The Impact of Air gap of Toroid Core on Magnetic Flux Density in Electromagnetic Energy Harvester

Abstract

Depending on the development of technology and industry, monitoring and inspection of energy transmission lines is important for the sustainability of energy. The information gathered from the sensors employed in power transmission lines allows for prompt intervention in potential fault situations. The amount of energy required for the sensors to work can be provided by various energy harvesting methods. One of the easiest ways to provide energy to the aforementioned sensors is the electromagnetic energy harvesting method. This method provides an important advantage as the harvesting process is done directly from the line itself.
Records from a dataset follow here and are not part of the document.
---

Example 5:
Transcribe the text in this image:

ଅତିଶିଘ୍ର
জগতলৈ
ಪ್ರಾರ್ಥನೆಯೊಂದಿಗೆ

Electromagnetic energy harvesters consist of a core that can be composed of different geometric shapes and different magnetic materials, and the windings on the core. One of the biggest problems in harvesting energy from the electromagnetic field is the saturation of the magnetic material. To overcome this problem, some solution methods such as an air gap in the core and switching are used. In this study, a toroidal electromagnetic energy harvester was designed to obtain energy from the lines. In order to prevent saturation of the core material, it was analyzed by Finite Element Method (FEM) using air gap at variable distances. The toroid core is made of M15 material and has dimensions of 30x10x15 mm. Magnetic flux density distributions were obtained by adjusting the air gap in the range of 0 - 1 mm with an accuracy of 0.1 mm. The flux density value decreased as the air gap increased. After the air gap value was 0.6 mm, the magnetic flux density approached zero.